Exactitude. Tamarod a recueilli tant de signatures – et, remarquablement dans un État avec une histoire de poursuite vindicatif de ses opposants, des numéros d'identification nationaux – en décrivant une demande singulière et largement attrayante : que Morsi s'en aille et que de nouvelles élections présidentielles aient lieu. Leur contexte – dignité, liberté, justice sociale, indépendance nationale et économie – était aussi attrayant que la maternité et la tarte aux pommes. Même s'ils gagnaient le genre de traction qui leur aurait permis de définir une plate-forme politique plus large (et potentiellement de s'aliéner certains partisans), ils ont rigoureusement gardé leur concentration, un peu comme un groupe de pression sur un seul problème.

Visibilité. Tamarod a parcouru les rues à pied mais s'est lancé sur les ondes. Leurs jeunes fondateurs charismatiques ont fait le tour de presque tous les talk-shows des réseaux de télévision privés, accumulant des dizaines, voire des centaines d'heures de diffusion sur les chaînes satellites, donnant à la campagne une crédibilité précoce et un sentiment d'ampleur et d'excitation.

Multiplicité. La pétition et la manifestation de rue ont été le fondement de la campagne, mais une gamme diversifiée et typiquement exubérante de médias a rapidement été cooptée, de rap tamarod à Application Android , graffiti à mèmes et, oui, de Twitter (50 000 abonnés) à Facebook (un demi-million de likes). En faisant appel au plus grand nombre possible sur plusieurs plateformes, ils ont attiré le soutien de tous les horizons politiques.



Cohérence. À mesure que leur succès grandissait, Tamarod évitait d'être entraîné dans des discussions politiques plus larges et empêchait les autres d'insérer leur propre programme. Ils étaient, en fait, une plate-forme. Ils ont également constamment souligné que la manifestation devrait refléter l'esprit pacifique des soulèvements originaux.

On a beaucoup fait, localement et ailleurs, de la nouvelle Black Bloc Egypte , inspiré par certains Tactiques anarchistes occidentales , et de la Ultras , les groupes de fans de football fanatiques qui ont joué un rôle majeur dans l'opposition aux régimes dans toute la région. Ce jour-là, bien que des incidents de violence isolés aient eu lieu, les deux groupes ont gardé un profil beaucoup plus bas que prévu. Les Ultras ont délibérément évité de prendre position et la présence du Black Bloc a été marginale, peut-être en réponse à l'énorme volume de manifestants pacifiques.
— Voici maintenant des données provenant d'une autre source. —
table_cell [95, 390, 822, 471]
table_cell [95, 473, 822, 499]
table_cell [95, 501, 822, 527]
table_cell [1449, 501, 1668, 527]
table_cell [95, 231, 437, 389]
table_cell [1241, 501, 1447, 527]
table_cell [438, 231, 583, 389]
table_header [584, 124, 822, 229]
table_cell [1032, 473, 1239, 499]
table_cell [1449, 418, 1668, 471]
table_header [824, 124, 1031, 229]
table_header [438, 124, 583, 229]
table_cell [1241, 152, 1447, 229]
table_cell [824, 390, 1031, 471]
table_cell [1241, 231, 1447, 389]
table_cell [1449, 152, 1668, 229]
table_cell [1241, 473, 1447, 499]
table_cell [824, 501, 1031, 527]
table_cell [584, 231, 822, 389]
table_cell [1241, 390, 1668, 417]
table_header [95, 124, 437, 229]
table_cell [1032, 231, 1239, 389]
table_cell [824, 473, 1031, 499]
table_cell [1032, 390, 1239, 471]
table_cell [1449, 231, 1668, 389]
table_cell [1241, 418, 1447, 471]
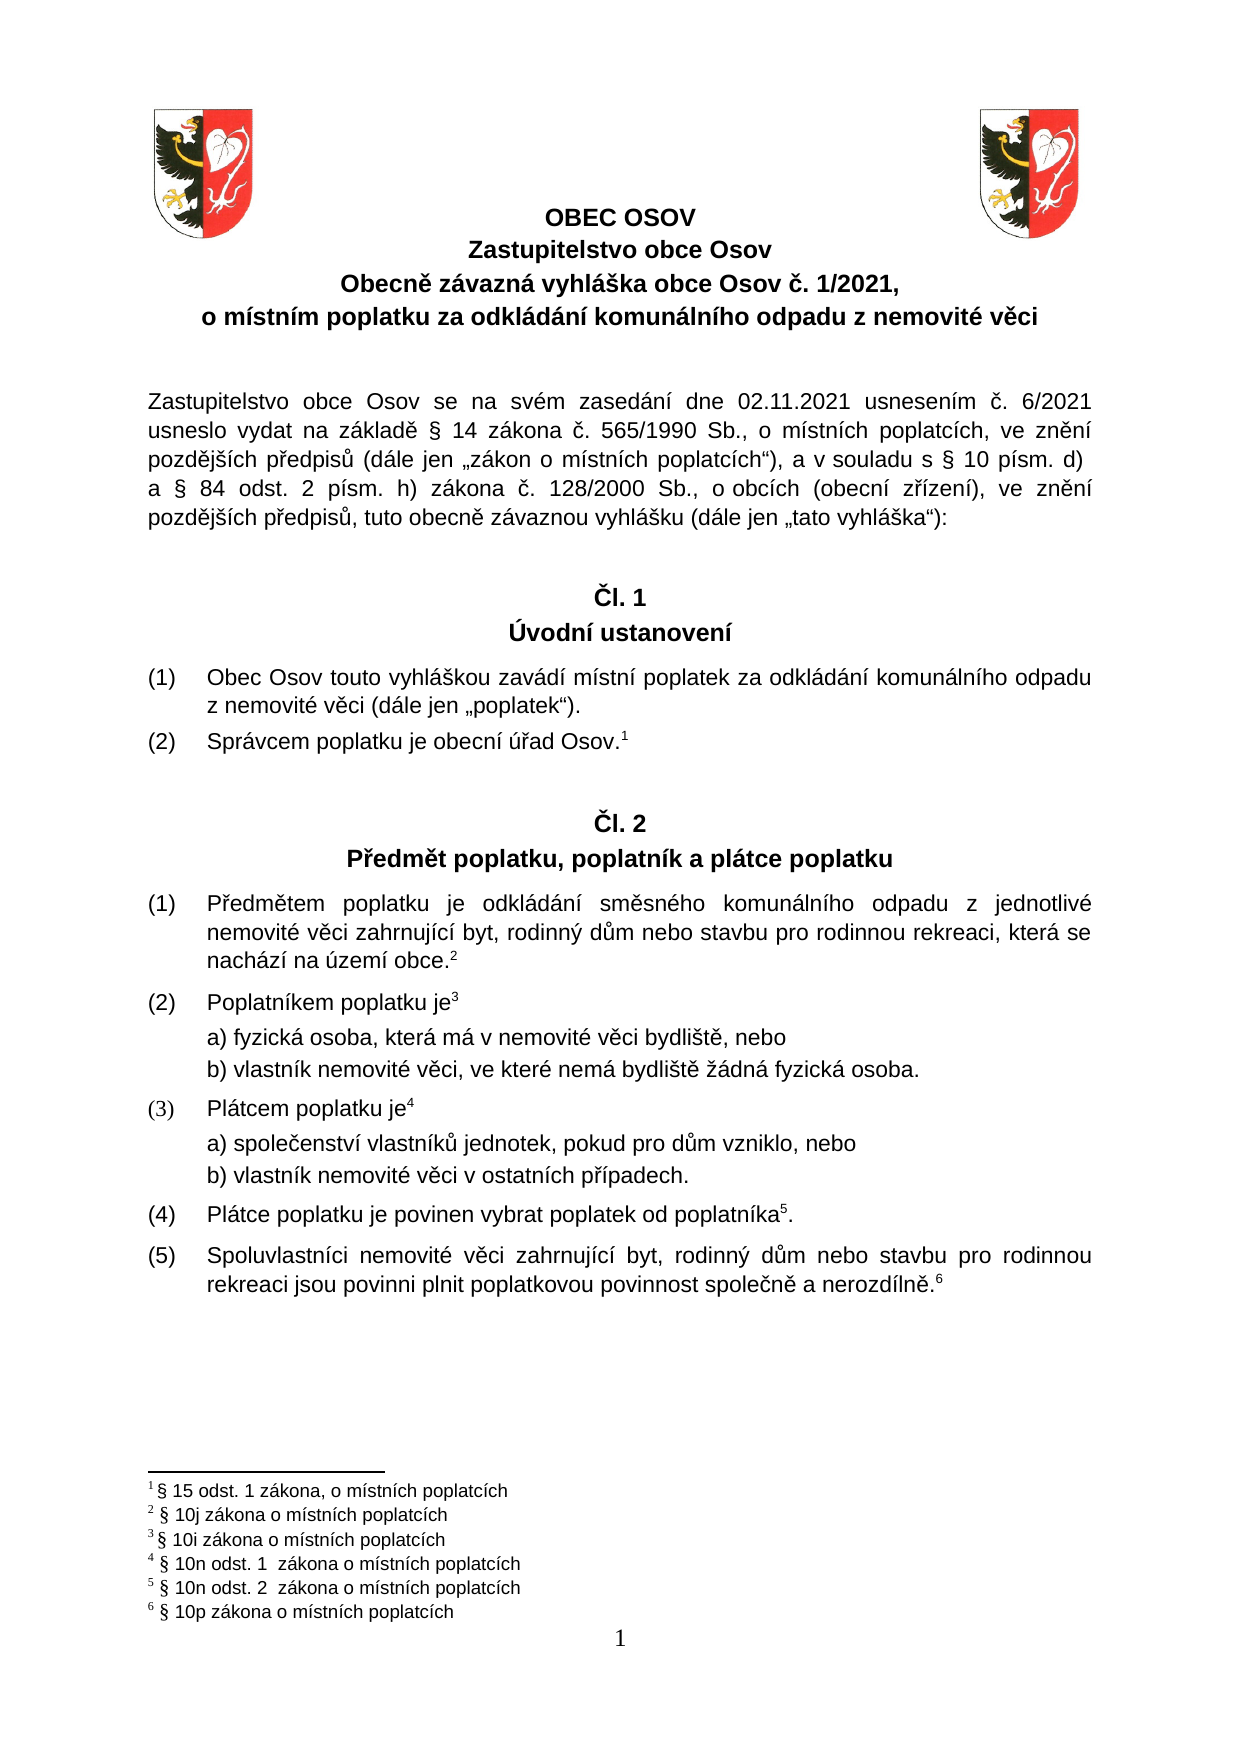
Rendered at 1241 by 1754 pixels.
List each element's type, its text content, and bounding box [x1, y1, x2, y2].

text Obecně závazná vyhláška obce Osov č. 1/2021, [148, 268, 1093, 297]
list Plátcem poplatku je [148, 1095, 1093, 1121]
text Zastupitelstvo obce Osov se na svém zasedání dne 02.11.2021 usnesením č. 6/2021 usneslo vydat na základě § 14 zákona č. 565/1990 Sb., o místních poplatcích, ve znění pozdějších předpisů (dále jen „zákon o místních poplatcích“), a v souladu s § 10 písm. d) a § 84 odst. 2 písm. h) zákona č. 128/2000 Sb., o obcích (obecní zřízení), ve znění pozdějších předpisů, tuto obecně závaznou vyhlášku (dále jen „tato vyhláška“): [148, 388, 1093, 530]
text Čl. 2 [148, 809, 1093, 838]
list Poplatníkem poplatku je [148, 989, 1093, 1015]
text OBEC OSOV [268, 202, 973, 231]
list Plátce poplatku je povinen vybrat poplatek od poplatníka. [148, 1201, 1093, 1227]
text Úvodní ustanovení [148, 618, 1093, 647]
text b) vlastník nemovité věci v ostatních případech. [148, 1162, 1093, 1188]
text Předmět poplatku, poplatník a plátce poplatku [148, 844, 1093, 873]
list Obec Osov touto vyhláškou zavádí místní poplatek za odkládání komunálního odpadu z nemovité věci (dále jen „poplatek“). [148, 663, 1093, 719]
text Zastupitelstvo obce Osov [148, 236, 1093, 264]
list Správcem poplatku je obecní úřad Osov. [148, 728, 1093, 754]
text a) fyzická osoba, která má v nemovité věci bydliště, nebo [148, 1024, 1093, 1051]
text o místním poplatku za odkládání komunálního odpadu z nemovité věci [148, 302, 1093, 330]
text a) společenství vlastníků jednotek, pokud pro dům vzniklo, nebo [148, 1130, 1093, 1157]
list Předmětem poplatku je odkládání směsného komunálního odpadu z jednotlivé nemovité věci zahrnující byt, rodinný dům nebo stavbu pro rodinnou rekreaci, která se nachází na území obce. [148, 889, 1093, 974]
list Spoluvlastníci nemovité věci zahrnující byt, rodinný dům nebo stavbu pro rodinnou rekreaci jsou povinni plnit poplatkovou povinnost společně a nerozdílně. [148, 1242, 1093, 1298]
text Čl. 1 [148, 583, 1093, 612]
text b) vlastník nemovité věci, ve které nemá bydliště žádná fyzická osoba. [148, 1056, 1093, 1082]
Il y a eu, cependant, des cas affligeants de harcèlement sexuel, combattus par de superbes travaux de groupes comme Harassmap et Opération anti-harcèlement sexuel .

Au cours d'une semaine où de nombreux autres titres mondiaux concernaient Edward Snowden, j'ai demandé à l'un des commentateurs les plus réfléchis des médias arabes, un universitaire de l'Université de Georgetown et auteur Adel Iskander , à propos de la surveillance numérique égyptienne au cours des dernières semaines. Il a souligné qu'il y a maintenant tellement de matériel anti-étatique à travers le spectre politique que l'appareil de sécurité - inefficace dans le meilleur des cas - a pratiquement renoncé à cibler les dissidents pour un tel contenu. (Un point qui devrait, peut-être, donner une petite miette de réconfort d'ailleurs).



Il y a une ligne, largement attribué à Margaret Mead et popularisé par Aaron Sorkin dans L'aile ouest : Ne doutez jamais qu'un petit groupe de citoyens réfléchis et engagés puisse changer le monde. En effet, c'est la seule chose qui ait jamais existé. À quel point Tamarod a-t-il changé l'Égypte (et ses supposés militaires État profond ) ça reste à voir. Mais c'est un début impressionnant, et la recette qu'ils ont imaginée pourrait bien devenir un modèle pour les manifestations dans la région et au-delà.